Whitman's interest in democracy and American political events and issues is revealed in his poetry and is a major focus of criticism. In particular, critics observe how the Civil War and Whitman's experience in it greatly influenced his poetry. James Dougherty investigates this influence, as demonstrated in Drum-Taps. Dougherty states that "Drum-Taps represents Whitman's bid to be 'absorbed' by America not as a radically democratic visionary but as the inheritor and master of a tradition according to which poems were like pictures." In his analysis of the strong visual images in Drum-Taps, Dougherty argues that while at first glance such "photographic" poems seem to be a new element in Whitman's work and seem to characterize Drum-Taps, in fact, such poems were presaged by Whitman's earlier work and are not the only type of poem in the volume. fürthermore, Dougherty identifies a conflict in the book between different styles and different points of view. This conflict, Dougherty argues, represents a tension not only between Whitman's pre-war faith in "physical and spiritual regeneration" and his post-war loss of that faith; the conflict also points to Whitman's doubts regarding his "original poetic." Another American political issue to fascinate Whitman was the treatment of Native Americans.
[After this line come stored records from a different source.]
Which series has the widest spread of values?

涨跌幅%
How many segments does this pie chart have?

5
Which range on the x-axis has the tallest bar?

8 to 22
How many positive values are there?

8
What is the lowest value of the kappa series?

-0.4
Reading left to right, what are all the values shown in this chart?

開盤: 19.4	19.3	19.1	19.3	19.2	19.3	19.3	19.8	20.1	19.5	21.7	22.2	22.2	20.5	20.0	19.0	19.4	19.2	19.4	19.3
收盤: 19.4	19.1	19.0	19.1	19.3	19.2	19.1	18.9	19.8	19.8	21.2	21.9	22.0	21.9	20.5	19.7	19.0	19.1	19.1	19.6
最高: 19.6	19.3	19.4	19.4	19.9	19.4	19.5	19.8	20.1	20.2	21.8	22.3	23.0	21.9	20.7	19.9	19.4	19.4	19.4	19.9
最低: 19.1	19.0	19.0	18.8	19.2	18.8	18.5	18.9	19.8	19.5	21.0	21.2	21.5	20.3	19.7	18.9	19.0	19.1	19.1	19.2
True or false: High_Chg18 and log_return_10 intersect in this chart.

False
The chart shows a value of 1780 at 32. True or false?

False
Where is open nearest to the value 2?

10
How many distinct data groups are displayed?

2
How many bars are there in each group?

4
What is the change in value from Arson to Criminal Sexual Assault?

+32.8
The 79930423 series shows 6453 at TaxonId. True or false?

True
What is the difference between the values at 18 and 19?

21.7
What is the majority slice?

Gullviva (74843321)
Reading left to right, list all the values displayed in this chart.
Noting that Whitman's professional life was "framed" beginning in the late 1830s by the Great Removal of Native Americans to what would become Oklahoma, and fifty years later by the Wounded Knee massacre, Ed Folsom observes in Whitman's poetry and short stories a deeply ambivalent attitude toward Native Americans. Folsom asserts that "Whitman's plan to absorb the Indian via his poetry was … double-edged: his project admitted the inevitable loss of Indian cultures, but it simultaneously argued for the significance of those cultures and for the necessity of preserving them—as a warning, lesson, inspiration—at the heart of our memories, deep in the lines of authentic American poems."